Importance of Symbolism

Known and remembered as one of the most significant literary movements of Modernity, symbolism represented numerous elements that changed the literature of the time and contributed novel structures as well as themes to literary creation.

Ideology and significance behind the symbolism

As its name says, symbolism was consolidated as a literary movement that paid special attention to symbolism and that strongly opposed what was considered already worn out and in decline, realism in all areas of art. In the same way that romanticism had done before in painting, symbolism sought to return to dark, complex, passionate themes of crisis and suffering to tell how society was understood at the time.

Symbolism developed at the end of the 19th century, in a society that was beginning to show certain cracks in terms of technology and modernity, the abuse of nature and landscapes, of the growing economies that did not necessarily augur better quality. of life, etc. All these elements are central in the stories of symbolism as well as in the literary structures that meant a rethinking of certain accepted parameters.

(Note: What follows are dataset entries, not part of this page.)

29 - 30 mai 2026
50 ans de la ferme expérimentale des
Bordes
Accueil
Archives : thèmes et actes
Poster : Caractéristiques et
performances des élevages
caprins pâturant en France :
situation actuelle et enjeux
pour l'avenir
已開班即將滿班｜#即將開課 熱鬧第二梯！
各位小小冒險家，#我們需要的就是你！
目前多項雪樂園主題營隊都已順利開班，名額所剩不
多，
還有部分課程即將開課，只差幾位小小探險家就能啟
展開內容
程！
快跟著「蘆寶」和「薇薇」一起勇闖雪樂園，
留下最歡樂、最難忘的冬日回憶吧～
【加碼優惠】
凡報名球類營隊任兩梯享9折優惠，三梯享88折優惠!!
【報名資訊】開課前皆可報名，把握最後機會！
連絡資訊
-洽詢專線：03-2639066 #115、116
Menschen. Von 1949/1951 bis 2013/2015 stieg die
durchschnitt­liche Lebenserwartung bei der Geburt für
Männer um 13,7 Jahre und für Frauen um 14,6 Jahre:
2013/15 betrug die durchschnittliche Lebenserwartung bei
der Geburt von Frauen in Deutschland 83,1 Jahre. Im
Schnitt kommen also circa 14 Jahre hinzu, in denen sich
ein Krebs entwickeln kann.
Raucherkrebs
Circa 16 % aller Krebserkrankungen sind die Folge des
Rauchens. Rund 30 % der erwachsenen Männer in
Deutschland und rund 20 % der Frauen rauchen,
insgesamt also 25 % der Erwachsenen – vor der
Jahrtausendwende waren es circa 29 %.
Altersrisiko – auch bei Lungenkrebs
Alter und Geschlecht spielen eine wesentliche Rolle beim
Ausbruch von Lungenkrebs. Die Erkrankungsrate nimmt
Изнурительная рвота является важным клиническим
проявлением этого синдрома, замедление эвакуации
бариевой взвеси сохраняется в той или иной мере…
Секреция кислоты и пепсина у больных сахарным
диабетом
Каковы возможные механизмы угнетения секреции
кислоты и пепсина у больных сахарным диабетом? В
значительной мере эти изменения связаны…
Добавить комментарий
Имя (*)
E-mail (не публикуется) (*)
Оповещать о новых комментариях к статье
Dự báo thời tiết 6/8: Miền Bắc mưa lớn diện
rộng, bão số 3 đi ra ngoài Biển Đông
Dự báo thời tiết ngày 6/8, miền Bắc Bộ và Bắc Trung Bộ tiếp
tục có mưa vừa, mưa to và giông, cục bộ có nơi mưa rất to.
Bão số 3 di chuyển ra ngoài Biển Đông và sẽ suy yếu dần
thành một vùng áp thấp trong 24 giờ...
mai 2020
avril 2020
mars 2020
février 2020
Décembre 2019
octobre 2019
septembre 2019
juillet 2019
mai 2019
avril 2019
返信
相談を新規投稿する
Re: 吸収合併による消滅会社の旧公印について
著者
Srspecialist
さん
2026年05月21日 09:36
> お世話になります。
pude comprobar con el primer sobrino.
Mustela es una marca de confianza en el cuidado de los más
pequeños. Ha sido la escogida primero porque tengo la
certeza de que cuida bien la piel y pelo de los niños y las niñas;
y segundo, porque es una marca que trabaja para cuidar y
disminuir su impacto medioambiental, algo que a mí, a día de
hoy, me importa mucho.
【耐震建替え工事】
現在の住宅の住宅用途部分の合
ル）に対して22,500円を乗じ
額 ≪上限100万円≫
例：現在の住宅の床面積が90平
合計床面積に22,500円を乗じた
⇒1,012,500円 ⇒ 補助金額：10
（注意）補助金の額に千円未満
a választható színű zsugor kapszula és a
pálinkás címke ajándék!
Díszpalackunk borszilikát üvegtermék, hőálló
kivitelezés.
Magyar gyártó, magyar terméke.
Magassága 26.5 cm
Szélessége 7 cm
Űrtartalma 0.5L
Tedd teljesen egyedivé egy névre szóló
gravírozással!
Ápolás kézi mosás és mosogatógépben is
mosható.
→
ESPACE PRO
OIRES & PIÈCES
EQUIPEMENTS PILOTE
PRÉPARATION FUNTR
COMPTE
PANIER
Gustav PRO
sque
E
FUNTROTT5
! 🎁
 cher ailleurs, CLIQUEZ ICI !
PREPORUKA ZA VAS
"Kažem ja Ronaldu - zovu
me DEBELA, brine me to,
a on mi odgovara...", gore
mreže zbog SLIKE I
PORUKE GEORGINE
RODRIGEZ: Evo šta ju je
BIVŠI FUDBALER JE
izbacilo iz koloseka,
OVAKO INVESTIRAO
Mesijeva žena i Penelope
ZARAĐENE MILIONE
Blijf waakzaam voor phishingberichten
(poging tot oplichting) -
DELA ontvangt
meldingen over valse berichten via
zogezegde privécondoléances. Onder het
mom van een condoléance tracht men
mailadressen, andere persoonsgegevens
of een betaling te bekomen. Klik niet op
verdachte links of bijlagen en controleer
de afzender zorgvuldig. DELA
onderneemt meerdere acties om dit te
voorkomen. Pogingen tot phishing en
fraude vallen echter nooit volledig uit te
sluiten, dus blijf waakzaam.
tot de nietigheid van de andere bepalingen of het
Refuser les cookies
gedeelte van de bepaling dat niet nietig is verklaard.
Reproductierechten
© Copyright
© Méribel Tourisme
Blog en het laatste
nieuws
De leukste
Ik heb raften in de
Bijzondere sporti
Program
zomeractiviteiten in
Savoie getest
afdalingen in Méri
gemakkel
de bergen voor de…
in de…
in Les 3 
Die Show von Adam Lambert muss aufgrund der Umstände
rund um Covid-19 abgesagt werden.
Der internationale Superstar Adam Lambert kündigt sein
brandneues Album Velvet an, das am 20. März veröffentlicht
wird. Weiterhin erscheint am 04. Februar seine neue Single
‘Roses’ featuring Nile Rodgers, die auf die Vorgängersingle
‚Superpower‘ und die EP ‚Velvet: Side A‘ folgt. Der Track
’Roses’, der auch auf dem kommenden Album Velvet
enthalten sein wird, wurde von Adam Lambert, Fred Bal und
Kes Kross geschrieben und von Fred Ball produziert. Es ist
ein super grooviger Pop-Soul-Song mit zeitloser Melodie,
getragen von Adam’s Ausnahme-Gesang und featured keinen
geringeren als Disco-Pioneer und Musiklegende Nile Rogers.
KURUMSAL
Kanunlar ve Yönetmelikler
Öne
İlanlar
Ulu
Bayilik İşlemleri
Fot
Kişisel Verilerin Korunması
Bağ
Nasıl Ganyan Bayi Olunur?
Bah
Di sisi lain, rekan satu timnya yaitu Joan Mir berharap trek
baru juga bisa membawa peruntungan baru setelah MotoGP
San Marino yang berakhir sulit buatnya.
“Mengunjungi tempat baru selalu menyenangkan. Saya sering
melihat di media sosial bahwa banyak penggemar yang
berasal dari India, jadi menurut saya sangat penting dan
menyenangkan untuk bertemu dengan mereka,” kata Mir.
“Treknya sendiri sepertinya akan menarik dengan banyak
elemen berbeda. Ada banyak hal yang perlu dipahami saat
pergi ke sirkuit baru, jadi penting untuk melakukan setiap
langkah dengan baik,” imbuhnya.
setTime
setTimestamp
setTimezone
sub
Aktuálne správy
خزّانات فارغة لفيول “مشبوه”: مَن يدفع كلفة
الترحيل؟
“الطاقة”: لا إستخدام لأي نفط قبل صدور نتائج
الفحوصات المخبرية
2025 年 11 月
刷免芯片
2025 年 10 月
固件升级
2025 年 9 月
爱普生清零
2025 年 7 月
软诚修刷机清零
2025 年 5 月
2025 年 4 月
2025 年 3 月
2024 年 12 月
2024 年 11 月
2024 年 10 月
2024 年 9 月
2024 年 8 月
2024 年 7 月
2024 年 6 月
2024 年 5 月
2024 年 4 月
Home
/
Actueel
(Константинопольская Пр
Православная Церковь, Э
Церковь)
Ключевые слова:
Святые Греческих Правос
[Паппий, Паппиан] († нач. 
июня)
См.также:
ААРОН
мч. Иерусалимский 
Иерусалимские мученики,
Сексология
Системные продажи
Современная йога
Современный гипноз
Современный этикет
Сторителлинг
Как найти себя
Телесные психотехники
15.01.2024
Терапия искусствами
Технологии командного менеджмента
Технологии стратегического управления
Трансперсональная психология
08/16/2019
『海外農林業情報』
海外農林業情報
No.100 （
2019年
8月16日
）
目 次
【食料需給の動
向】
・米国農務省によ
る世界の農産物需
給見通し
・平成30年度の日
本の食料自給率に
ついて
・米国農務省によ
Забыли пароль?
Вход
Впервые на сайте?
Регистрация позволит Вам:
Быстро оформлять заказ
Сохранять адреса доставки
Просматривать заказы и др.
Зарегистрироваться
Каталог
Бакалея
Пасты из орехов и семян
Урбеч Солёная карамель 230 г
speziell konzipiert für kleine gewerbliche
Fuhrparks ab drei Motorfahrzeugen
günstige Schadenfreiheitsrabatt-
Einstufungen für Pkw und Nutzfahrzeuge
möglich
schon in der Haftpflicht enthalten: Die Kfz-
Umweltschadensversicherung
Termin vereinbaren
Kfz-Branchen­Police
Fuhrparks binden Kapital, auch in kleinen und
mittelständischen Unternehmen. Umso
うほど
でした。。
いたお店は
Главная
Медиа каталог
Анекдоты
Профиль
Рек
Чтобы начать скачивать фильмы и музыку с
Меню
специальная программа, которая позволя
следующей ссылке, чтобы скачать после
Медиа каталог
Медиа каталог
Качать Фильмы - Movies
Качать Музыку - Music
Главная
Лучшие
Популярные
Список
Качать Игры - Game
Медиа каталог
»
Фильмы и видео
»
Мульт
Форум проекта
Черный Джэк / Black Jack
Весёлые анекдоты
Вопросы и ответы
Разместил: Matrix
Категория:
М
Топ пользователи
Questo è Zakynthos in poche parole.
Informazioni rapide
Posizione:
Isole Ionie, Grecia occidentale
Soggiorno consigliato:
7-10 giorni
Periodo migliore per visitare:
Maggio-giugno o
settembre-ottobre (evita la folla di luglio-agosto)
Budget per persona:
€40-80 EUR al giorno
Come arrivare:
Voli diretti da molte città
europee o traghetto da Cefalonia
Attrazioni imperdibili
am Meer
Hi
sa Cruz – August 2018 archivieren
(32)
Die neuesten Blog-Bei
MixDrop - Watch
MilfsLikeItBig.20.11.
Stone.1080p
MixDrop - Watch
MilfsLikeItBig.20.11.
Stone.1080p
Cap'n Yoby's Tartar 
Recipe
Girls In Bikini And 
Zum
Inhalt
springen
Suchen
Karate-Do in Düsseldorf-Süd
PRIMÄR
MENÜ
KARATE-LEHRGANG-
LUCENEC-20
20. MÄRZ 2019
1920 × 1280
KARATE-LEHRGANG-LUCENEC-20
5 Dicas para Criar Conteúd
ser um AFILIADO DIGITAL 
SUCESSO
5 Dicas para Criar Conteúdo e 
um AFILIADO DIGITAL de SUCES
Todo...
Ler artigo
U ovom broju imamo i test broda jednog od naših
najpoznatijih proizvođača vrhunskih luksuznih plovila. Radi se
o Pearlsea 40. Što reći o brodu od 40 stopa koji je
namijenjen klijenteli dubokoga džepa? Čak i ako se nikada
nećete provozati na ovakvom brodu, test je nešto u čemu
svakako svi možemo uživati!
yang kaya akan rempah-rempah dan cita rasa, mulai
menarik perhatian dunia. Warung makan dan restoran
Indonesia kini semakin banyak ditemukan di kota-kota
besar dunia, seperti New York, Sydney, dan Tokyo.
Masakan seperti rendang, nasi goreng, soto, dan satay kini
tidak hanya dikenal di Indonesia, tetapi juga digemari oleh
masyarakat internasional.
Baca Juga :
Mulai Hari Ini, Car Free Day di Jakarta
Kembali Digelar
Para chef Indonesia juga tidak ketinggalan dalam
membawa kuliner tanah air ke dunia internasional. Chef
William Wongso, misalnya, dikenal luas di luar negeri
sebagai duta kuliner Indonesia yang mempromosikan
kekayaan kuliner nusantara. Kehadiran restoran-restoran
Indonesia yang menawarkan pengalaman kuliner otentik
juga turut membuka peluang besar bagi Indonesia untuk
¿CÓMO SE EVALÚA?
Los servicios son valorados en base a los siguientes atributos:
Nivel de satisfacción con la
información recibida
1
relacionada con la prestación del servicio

The main representatives of the movement

Literary symbolism had its main representatives in poets such as Charles Baudelaire, Arthur Rimbaud, Paul Verlaine and Stéphane Mallarmé. All of them belonged to approximately the same generation of poets who sought to embellish the harsh reality that surrounded them and which was increasingly harsh in cosmopolitan cities like Paris.

The poems of these writers have been recognized worldwide as representatives of a very clear time in Western literature, since they escaped the traditional canons and sought to represent both new themes (such as the presence of spiritual, magical beings, the themes of sins and pleasure, as well as human suffering, surrender to other worlds, etc.), even through novel forms and structures.

Influence on other artistic branches

While the strong symbolism was literature, it is possible to find elements of this movement in other branches of art, especially sculpture and painting. In this sense, a representative sculptor of these motifs and trends was Rodin, who built sculptures brimming with corporeality, movement, suffering, pain and expressiveness.

Regarding painting, most of the symbolist representatives were French but none of them became a type of artist of great international recognition.